- [Exercise description]: Scan the entries for "stored". Every line that holds it is to be copied.

Records for this task section start

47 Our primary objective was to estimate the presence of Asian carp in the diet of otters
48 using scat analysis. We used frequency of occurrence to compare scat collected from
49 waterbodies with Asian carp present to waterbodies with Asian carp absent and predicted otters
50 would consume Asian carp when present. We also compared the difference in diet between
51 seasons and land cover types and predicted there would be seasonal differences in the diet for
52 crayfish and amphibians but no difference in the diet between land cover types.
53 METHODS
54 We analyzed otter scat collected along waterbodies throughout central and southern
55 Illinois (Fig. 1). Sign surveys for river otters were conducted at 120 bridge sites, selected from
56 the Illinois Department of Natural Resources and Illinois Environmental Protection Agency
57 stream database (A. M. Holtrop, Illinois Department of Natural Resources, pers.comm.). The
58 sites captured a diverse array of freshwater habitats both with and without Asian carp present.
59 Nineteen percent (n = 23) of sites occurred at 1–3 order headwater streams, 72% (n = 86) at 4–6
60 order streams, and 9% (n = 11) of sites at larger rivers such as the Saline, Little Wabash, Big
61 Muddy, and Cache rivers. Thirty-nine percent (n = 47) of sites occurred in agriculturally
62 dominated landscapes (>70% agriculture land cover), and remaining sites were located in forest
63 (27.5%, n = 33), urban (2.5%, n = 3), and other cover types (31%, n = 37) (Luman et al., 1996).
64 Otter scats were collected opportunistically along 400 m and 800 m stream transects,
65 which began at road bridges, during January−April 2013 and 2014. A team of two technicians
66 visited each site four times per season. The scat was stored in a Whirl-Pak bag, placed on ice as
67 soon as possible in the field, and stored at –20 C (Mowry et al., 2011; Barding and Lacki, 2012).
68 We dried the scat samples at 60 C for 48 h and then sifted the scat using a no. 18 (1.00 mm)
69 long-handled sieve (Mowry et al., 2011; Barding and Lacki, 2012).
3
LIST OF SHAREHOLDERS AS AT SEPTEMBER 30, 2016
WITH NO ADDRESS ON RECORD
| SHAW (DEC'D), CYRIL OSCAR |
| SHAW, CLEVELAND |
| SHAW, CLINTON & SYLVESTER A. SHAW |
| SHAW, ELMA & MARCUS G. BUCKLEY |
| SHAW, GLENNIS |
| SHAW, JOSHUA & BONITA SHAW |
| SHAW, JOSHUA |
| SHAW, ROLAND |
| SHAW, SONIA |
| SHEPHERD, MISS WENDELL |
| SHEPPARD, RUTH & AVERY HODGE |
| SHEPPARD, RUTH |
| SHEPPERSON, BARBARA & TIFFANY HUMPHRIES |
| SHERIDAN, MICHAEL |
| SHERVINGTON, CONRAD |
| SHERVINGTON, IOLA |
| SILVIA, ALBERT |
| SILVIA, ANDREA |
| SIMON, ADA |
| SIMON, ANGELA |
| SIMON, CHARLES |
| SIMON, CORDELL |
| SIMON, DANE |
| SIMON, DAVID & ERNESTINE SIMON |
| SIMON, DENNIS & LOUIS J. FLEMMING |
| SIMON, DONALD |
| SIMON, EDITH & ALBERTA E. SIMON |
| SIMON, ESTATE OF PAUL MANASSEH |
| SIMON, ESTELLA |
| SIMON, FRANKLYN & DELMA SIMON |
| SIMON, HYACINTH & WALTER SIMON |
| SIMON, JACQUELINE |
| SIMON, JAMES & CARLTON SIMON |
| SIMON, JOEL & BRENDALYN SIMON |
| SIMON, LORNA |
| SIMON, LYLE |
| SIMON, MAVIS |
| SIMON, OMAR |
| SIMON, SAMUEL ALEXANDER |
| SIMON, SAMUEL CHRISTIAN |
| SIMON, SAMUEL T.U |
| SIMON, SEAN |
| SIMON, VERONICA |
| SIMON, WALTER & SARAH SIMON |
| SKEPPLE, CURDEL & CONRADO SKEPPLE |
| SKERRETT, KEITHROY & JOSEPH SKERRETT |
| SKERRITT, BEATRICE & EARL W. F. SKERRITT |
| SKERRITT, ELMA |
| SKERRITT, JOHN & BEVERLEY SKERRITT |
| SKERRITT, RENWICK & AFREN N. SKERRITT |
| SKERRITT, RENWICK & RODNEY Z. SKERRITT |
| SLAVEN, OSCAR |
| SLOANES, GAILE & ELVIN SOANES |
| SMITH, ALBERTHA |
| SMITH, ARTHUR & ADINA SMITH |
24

Records for this task section end

- [Response below]:
66 visited each site four times per season. The scat was stored in a Whirl-Pak bag, placed on ice as
67 soon as possible in the field, and stored at –20 C (Mowry et al., 2011; Barding and Lacki, 2012).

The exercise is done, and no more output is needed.